Recommended Products
As an Amazon Associate and member of other affiliate programs, I earn from qualifying purchases.
- Pyrex Prepware 2-Cup Measuring Cup, Red Graphics, Clear
- Pyrex Glass Mixing Bowl Set (3-Piece)
- OXO Good Grips Large Wooden Spoon, Beech
- GEEKHOM Silicone Spatula, 600 Degree Heat Resistant BPA Free Non Toxic Rubber Spatulas Set for Non Stick Cookware, Large Flexible Heavy Duty Turner for Cooking Flipping Fish Pancake Eggs - 4 Pack, XL
- AmazonBasics Stainless Steel Wire Whisk Set - 3-Piece
- Calphalon 1932337 Classic Nonstick Everyday Chef Pan with Cover, 12", Grey
- Calphalon Classic Pots And Pans Set, 10-Piece Nonstick Cookware Set, Grey
Nutrition Information:
Yield:
4Serving Size:
1Amount Per Serving: Calories: 425Total Fat: 16gSaturated Fat: 6gTrans Fat: 0gUnsaturated Fat: 10gCholesterol: 68mgSodium: 612mgCarbohydrates: 63gFiber: 2gSugar: 30gProtein: 7g
This sounds SO DELICIOUS! I think your blog is downright fabulous – – and because of that, I nominated you for the versatile blogger award. Please check it out if you get a chance!
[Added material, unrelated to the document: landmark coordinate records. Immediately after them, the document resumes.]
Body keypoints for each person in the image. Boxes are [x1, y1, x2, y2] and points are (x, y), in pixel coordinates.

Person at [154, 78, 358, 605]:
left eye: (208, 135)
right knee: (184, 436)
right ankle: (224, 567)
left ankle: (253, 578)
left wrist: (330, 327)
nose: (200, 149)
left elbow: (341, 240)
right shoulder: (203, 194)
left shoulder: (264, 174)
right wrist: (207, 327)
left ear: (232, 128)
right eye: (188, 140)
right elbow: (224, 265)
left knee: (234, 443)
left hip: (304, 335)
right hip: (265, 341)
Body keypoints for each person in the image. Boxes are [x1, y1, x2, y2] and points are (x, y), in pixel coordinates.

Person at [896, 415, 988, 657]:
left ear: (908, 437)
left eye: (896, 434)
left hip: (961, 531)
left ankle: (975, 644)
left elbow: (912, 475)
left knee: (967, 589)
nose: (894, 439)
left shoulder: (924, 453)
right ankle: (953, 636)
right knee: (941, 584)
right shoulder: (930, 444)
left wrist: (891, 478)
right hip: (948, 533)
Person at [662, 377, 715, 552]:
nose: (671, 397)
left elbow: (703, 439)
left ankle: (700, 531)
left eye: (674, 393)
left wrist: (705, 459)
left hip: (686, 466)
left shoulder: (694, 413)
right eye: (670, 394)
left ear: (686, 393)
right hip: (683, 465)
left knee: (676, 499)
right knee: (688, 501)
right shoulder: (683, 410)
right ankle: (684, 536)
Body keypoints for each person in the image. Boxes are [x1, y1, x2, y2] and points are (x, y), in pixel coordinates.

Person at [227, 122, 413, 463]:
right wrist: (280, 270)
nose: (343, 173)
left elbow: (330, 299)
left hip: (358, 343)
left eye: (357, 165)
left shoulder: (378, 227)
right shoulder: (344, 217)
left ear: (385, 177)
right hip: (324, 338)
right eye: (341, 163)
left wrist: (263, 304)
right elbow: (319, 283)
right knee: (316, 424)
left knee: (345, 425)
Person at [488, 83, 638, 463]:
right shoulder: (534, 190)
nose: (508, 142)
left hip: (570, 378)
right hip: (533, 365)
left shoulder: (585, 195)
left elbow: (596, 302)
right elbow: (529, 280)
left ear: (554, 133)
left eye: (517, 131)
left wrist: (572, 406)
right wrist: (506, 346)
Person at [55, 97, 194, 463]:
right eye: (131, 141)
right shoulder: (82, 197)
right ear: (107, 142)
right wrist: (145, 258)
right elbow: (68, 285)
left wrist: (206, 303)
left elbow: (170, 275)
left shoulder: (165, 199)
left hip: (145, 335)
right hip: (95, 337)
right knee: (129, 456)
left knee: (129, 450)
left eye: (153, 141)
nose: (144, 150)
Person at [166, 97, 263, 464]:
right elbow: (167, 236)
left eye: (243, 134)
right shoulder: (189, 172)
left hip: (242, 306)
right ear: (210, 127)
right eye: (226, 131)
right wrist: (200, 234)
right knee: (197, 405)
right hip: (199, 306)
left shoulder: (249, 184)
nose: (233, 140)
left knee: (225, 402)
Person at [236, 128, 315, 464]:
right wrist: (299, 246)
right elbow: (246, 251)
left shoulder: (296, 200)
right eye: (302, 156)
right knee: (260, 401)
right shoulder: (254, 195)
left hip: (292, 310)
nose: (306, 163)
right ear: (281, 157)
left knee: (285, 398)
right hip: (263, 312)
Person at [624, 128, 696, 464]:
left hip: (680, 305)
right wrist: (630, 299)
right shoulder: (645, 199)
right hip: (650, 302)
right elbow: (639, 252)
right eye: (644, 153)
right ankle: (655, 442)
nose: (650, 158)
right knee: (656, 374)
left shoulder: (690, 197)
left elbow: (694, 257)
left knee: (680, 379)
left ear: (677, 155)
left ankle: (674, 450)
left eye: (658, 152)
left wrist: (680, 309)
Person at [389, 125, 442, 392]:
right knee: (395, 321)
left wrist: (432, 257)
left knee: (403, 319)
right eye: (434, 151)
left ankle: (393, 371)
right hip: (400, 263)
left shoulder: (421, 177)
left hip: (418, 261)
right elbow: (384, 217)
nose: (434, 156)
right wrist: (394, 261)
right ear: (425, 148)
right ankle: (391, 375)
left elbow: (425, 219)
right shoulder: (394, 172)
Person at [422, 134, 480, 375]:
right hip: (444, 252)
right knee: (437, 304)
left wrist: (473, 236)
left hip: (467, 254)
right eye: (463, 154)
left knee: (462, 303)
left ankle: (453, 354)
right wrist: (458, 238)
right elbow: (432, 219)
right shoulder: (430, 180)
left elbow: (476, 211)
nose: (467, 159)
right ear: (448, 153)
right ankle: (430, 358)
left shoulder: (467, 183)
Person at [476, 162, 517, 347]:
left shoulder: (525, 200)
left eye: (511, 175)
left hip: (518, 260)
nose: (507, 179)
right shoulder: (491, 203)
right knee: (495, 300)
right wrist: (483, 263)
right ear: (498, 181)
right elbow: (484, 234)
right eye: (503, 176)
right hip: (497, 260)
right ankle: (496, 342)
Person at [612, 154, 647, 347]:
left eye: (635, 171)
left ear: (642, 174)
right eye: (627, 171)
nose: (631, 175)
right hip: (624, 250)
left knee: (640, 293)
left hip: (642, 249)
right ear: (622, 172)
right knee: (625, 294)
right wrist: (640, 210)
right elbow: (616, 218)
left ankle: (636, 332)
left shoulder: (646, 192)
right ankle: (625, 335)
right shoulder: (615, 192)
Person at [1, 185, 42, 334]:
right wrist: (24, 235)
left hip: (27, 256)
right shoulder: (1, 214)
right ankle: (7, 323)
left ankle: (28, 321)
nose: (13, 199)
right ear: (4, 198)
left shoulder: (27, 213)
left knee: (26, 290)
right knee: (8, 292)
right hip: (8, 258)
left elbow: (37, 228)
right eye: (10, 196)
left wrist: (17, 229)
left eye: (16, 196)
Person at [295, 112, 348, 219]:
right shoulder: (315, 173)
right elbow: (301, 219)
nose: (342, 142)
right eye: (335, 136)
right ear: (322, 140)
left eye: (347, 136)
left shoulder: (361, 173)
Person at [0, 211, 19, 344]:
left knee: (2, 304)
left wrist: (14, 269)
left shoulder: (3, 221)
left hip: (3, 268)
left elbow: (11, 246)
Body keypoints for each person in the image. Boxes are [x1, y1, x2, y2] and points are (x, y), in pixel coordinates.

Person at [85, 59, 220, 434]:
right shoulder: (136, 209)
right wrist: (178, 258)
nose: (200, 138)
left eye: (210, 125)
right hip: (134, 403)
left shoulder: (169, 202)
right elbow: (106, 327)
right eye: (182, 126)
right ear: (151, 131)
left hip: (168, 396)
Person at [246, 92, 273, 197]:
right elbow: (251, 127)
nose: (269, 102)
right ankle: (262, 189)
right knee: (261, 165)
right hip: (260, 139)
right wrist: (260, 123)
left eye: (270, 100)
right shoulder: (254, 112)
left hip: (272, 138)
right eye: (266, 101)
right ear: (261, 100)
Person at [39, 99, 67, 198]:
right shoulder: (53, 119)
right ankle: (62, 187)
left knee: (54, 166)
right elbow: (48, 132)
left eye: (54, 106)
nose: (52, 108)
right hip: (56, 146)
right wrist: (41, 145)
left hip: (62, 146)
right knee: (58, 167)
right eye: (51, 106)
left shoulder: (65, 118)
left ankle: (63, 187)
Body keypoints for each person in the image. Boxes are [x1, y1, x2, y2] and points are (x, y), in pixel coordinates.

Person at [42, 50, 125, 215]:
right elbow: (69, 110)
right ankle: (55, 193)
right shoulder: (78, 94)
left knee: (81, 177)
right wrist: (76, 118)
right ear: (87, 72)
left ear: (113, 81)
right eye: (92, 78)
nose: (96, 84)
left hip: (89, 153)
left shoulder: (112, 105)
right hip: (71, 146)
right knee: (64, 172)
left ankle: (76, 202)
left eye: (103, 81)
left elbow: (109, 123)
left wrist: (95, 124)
http://coolprogeny.blogspot.com/2010/08/versatile-blogging-0.html
Heather :0)
Thank you!!! I just followed your blog – so much information; looks great! 🙂 Now to read up on the Versatile Blogger Award….
I love cooking, my new favorite recipe is chocolate chip banana chunk cookies. I made my own recipe the other day OH goodness they are now gone.
I am so excited to find your blog I found you on Bloggy moms. These pancakes look amazing I know what I’m having for breakfast on Sunday!
If your interested take a look at
http://www.greenasweegrow.com/blog/ or http://mamalostintheburbs.wordpress.com/
I’m your newest follower!
Those look amazing! I love that you quote Ina 🙂 Hilarious! Love your blog, but it makes me hungry! Following you from Bloggy Moms!
~Kimberly
http://www.stinkerpinker.com
This inspired me to try something new today! I used blueberries and rasberry preserves, we put it on french toast!